** What to work on **
Look through the records, and wherever the string "delete" turns up, copy out that line.

[Dataset entries]
*** Block opens ***

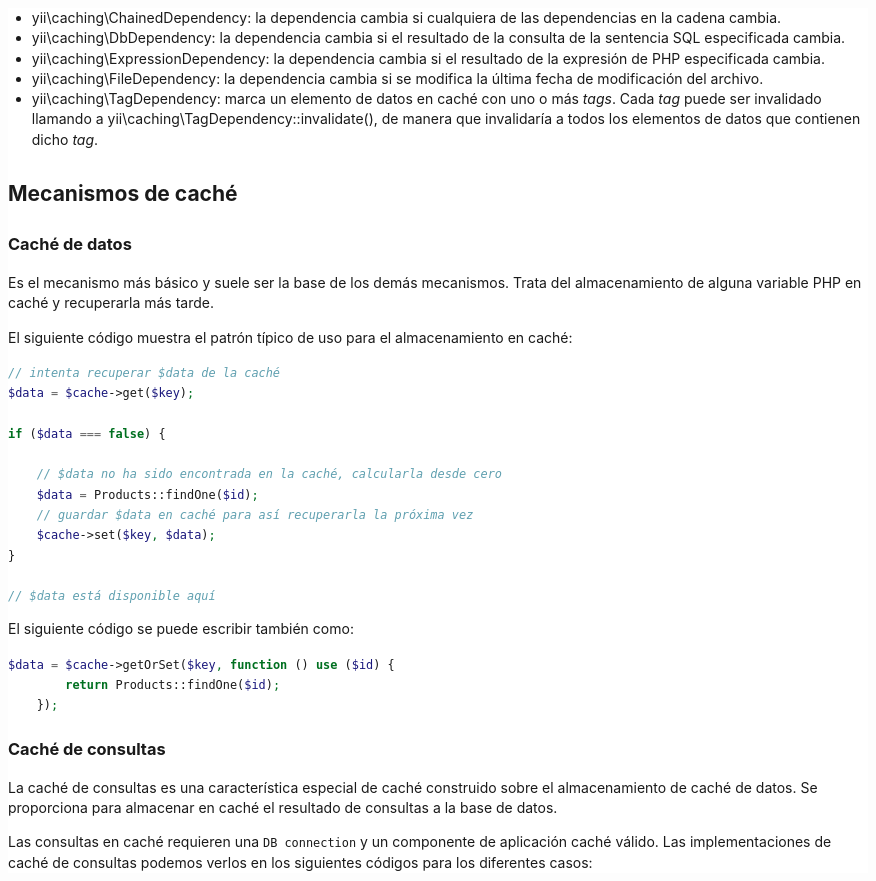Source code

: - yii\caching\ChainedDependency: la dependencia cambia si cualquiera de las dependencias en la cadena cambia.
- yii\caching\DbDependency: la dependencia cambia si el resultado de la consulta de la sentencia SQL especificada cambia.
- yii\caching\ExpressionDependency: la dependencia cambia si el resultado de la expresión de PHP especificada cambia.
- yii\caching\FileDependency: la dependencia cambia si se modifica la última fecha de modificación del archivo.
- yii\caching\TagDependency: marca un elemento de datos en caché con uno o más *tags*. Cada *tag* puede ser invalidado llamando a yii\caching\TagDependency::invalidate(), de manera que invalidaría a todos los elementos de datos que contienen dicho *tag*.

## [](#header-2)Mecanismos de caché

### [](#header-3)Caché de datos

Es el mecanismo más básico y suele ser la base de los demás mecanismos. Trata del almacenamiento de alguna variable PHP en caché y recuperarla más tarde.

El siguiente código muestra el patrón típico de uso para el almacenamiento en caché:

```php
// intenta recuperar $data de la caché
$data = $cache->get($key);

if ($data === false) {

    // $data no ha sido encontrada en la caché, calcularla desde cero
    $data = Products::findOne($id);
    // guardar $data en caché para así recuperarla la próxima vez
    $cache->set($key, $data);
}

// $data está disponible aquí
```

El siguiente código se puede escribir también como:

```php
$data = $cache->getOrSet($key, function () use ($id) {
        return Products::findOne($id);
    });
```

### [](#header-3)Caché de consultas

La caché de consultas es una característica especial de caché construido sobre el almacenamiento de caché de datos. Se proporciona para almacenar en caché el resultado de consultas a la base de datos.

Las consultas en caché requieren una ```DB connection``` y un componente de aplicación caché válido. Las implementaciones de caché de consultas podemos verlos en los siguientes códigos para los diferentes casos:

*** Block closes ***
*** Block opens ***

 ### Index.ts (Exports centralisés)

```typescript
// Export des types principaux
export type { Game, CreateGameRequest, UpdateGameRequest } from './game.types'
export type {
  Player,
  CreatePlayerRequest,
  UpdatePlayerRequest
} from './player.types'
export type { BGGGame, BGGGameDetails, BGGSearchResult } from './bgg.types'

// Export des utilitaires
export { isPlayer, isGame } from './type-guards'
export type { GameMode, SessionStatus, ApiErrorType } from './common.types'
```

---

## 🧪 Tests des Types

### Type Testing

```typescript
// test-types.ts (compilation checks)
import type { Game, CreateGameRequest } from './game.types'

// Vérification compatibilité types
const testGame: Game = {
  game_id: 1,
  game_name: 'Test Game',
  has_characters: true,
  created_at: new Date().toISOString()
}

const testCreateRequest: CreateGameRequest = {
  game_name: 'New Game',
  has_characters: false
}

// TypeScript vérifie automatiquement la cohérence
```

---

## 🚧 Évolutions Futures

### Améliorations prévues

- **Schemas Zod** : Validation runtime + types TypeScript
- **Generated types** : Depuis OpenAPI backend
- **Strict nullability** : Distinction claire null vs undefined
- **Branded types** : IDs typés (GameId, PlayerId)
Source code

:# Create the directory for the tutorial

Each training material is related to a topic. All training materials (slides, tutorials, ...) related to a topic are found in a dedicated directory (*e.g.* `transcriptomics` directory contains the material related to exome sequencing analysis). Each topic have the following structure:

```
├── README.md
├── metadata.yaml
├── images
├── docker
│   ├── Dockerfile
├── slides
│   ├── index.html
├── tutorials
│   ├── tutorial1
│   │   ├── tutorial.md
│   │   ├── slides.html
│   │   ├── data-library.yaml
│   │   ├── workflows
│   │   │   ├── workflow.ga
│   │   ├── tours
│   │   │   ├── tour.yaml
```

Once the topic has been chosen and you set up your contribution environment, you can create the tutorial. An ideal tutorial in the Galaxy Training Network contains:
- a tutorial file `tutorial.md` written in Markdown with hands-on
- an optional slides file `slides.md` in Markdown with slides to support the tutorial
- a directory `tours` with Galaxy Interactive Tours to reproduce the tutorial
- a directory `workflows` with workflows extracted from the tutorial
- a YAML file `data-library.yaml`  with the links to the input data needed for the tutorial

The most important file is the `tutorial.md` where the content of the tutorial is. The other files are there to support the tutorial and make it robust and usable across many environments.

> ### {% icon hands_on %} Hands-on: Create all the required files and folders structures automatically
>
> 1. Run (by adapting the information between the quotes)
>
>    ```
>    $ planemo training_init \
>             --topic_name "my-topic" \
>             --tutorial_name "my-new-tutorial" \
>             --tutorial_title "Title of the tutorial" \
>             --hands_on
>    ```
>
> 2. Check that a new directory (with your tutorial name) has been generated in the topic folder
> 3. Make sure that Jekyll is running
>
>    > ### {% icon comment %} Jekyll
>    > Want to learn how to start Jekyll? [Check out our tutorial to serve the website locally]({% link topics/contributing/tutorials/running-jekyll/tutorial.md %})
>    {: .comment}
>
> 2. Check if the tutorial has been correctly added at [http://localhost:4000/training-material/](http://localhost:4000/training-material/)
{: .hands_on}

*** Block closes ***
*** Block opens ***

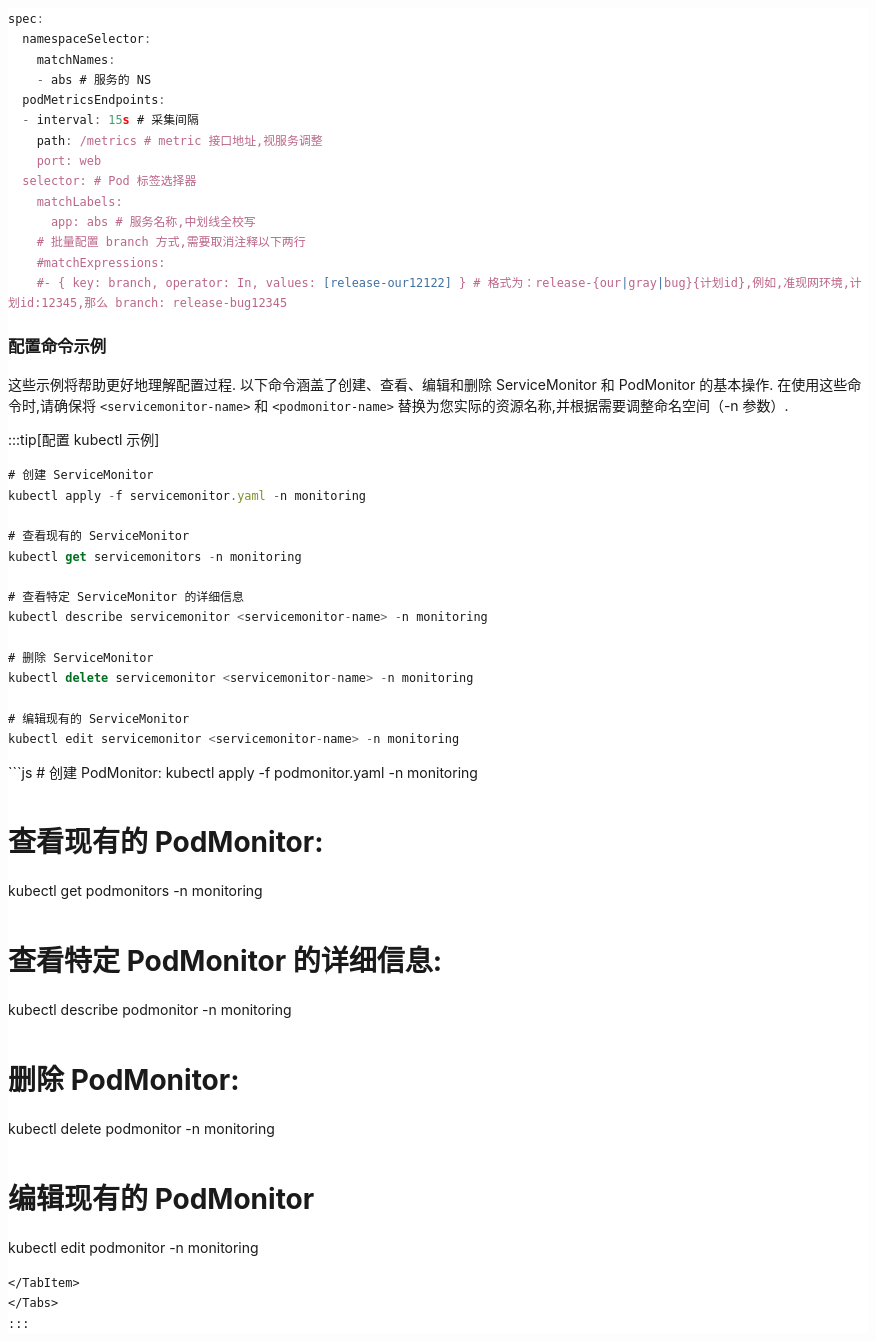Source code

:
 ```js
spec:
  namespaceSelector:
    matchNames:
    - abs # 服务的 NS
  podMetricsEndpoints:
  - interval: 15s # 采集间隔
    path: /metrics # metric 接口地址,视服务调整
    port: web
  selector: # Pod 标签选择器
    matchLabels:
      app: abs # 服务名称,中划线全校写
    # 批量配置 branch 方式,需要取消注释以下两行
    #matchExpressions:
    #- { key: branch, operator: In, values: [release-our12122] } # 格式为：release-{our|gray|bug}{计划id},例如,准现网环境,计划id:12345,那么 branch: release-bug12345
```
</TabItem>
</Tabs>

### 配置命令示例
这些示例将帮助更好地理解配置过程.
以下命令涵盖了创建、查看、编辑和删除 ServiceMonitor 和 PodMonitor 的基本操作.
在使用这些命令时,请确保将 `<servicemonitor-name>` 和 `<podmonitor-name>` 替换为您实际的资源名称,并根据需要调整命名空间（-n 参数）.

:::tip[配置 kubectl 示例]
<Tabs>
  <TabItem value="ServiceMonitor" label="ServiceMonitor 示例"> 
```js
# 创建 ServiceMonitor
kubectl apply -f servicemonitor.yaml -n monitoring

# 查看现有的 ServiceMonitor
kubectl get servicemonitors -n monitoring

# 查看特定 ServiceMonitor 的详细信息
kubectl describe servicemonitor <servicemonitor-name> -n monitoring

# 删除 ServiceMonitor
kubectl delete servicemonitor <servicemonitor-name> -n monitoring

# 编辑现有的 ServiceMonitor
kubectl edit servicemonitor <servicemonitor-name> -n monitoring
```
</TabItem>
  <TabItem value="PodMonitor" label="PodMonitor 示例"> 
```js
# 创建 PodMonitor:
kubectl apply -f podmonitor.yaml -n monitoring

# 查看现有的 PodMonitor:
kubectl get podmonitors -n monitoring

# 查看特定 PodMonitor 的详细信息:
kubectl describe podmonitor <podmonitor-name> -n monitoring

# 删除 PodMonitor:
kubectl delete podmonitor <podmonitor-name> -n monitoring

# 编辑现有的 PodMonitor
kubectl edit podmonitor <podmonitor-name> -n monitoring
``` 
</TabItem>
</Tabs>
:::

*** Block closes ***

** Solution below **
kubectl delete servicemonitor <servicemonitor-name> -n monitoring
kubectl delete podmonitor <podmonitor-name> -n monitoring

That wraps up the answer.